The Washington Posts (WP) – US: Homeownership rates are soaring and the federal government is preparing to take a hit to the nation’s largest mortgage servicing industry.
A report by the National Association of Realtors (NAR) and the Federal Housing Finance Agency (FHFA) says the number of mortgages for homeownership has fallen to its lowest level in nearly three years and that the rate of home price appreciation is slowing.
The NAR, a trade group representing the largest mortgage brokers, said last week that median home prices fell 5.1% in August from a year earlier.
But it said the average price for a one-bedroom home fell just 1.4% from a month earlier.
“The decline in home prices is slowing down the growth of home ownership,” said NAR Chief Economist Mark Zandi.
As the economy slows, the market for homes has been squeezed and people are searching for alternatives, Zandi said.
The NAR said mortgage rates are set to increase on average by 3.5% over the next three years, but it added that the average rate is still higher than it was a year ago.

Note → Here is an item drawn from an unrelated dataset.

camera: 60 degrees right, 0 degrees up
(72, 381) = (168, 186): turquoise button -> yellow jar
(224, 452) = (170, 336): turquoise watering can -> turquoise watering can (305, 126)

In addition, the NAR and FHFA said the median price of a home was up 5.4%, from $245,000 a year and the average cost of a new home was down 8.3%.

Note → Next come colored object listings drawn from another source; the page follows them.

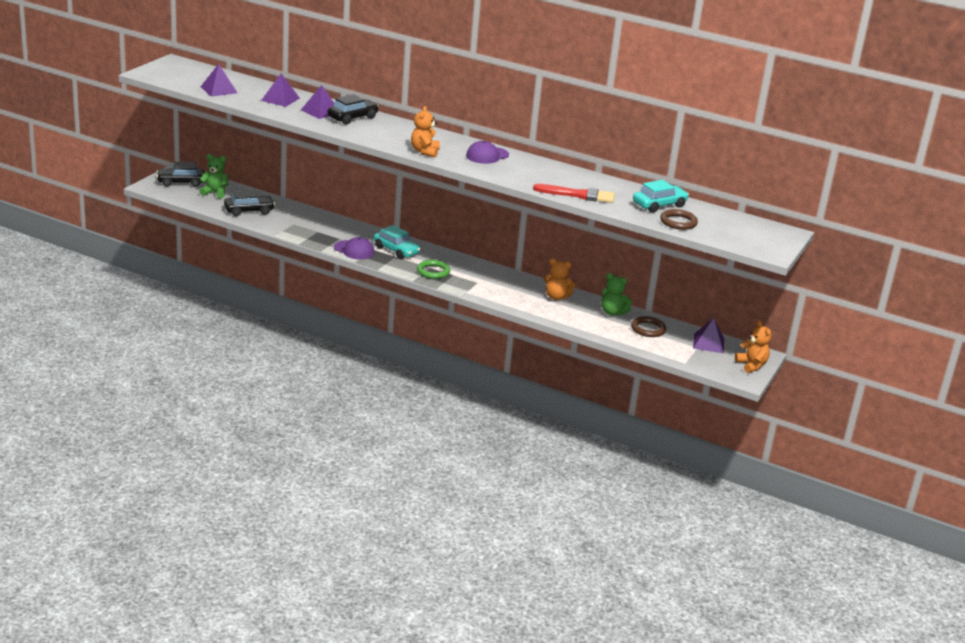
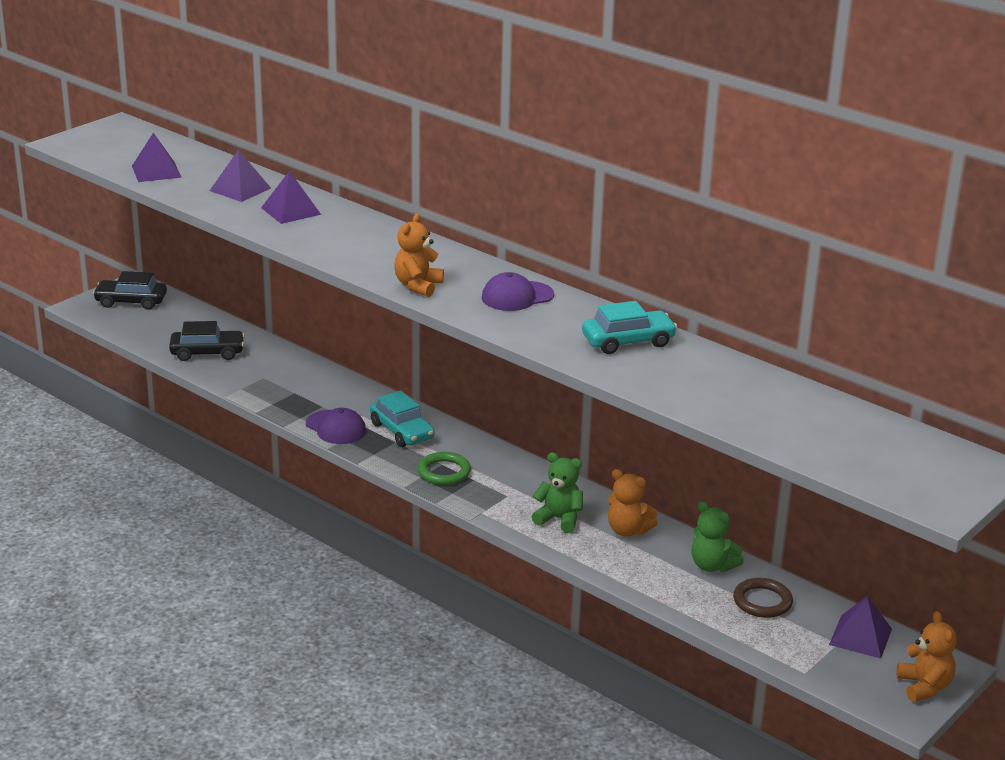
camera: 15 degrees right, 0 degrees up
(215, 193) = (171, 321): green teddy bear -> green teddy bear (559, 519)
(352, 118) = (334, 223): black car -> none
(578, 195) = (637, 375): red brush -> none
(659, 205) = (771, 400): turquoise car -> turquoise car (628, 341)
(678, 222) = (791, 436): brown ring -> none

The report said median home price growth was more than double the 3.6% growth rate over the same period in 2014.
Home sales are down from a peak of about 2.5 million homes in August, with the median sales price of new homes down 2.9% to $265,000, according to Zandi’s report.
On the flip side, mortgage rates were up 1.7% to 3.7%, the report said.
The FHF said it is continuing to monitor the housing market and that it has “robust mortgage-servicing capacity” to handle higher levels of new home sales.
While mortgage rates have fallen, the report also said that the number of loans outstanding has grown by 1.8 million from a previous month.
However, Zanda said that there are a lot of people in the market and more and more people are buying properties in anticipation of a downturn.
NAR Chief Financial Officer John Schaeffer said the report shows how much the mortgage market is “moving in the right direction” but said that even with that progress, there are still “challenges ahead” for homeowners and their families.
Zandi said that for the first time since he was first named the NARR chief economist in 2008, the group has seen the number grow more than the total number of mortgage loans outstanding.
At the end of 2016, the FHPA said that a total of 5.5 billion loans were outstanding, up from 4.7 billion at the end on the same month in 2015.
Meanwhile, the numbers for 2016 are down about 6% from 2015.